In the next release I plan to focus under the hood. This means improving the way I organize, save, and load data. With more organized data I’ll be able to manage more of it!

For example adding a week view is in the plan. Things that makes that strange. Weeks are not as organized as Months are. Their method of being organized is not as clean and consistent.

This means I’ll need to come up with a system of organizing weeks, their days, and their data. This should not be hard, but it is work that takes time.

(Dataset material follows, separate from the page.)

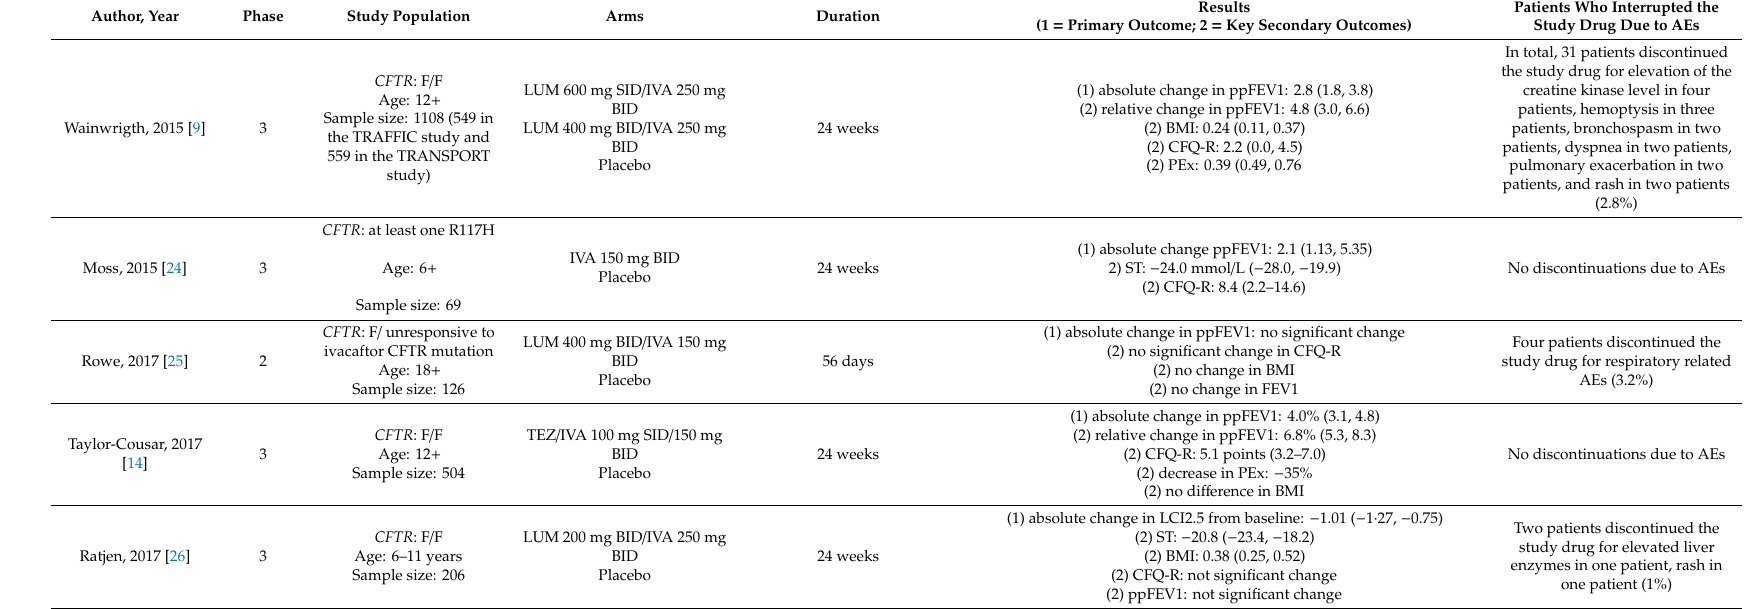
Results (1 = Primary Outcome; 2 = Key Secondary Outcomes)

In addition to hidden improvements I plan on going after some bugs which prevented some features from being available on mobile. Specifically the share, save, and print capabilities. When I was testing these on mobile without fail they would crash the app every time with no error. This makes debugging harder. I’ll be looking for new ways to tackle and fix this/these bugs in this update.

Thanks for using Ink Calendar! Feel free to contact me on twitter (@TheJoeFin) or email (,


Version 1.6.3 is on the way!

This week I’ve been working on adding some intelligence to Ink Calendar. After selecting some ink you can add an appointment to the calendar. Using the Windows Ink APIs the ink will be converted into text and used to build the event.

The simplest implementation of this involves adding the text as the subject of the event on the day the ink is centered. More advanced implementation involves looking for time and using that to set the start time of the event. Furthermore if the ink spans several days the even should span those days as well.


This is a first implementation of this technique. Let me know what you think, how well does it work for you? Does it read your ink or not?

As always, thanks for using Ink calendar!



#1 Requested Feature is right around the corner

Easily the number one requested feature for Ink Calendar is existing Google and Outlook calendar integration. Soon with version 1.6 that will be possible.

I thought adding the calendars would involve lots of extra authentication and a refactoring of the codebase. However, as it turns out Windows 10 has an API for that. I can request a list of appointments from Windows and all the added calendars will stream in.

The feature works by getting the calendar data from the built-in calendar application. If you have added a calendar there then it gets pulled into Ink Calendar. I’ll be adding more granular control around which calendars you want to include, but I did not want to delay this highly requested feature. I’m excited to roll this feature out soon. Let me know what you think!

Thanks again for using Ink Calendar,


Delays in 1.5

Version 1.5 has been in the works for a few weeks now. It will bring a few new features and some user requests. None of these features on their own a big, but they continue to fill out the applications features.

This version has taken me longer than I had hoped for a few reasons. First I have been busy and not able to work on the app during the evenings. Second there have been a few tasks which have taken me a long time to understand and implement. One involving background tasks, the other was related to graphics work I did which always takes me a long time.

Hopefully I’ll have version 1.5 submitted to the store soon. If I cannot get the background portion working soon I will release the update without that portion, then add it in when I get it working.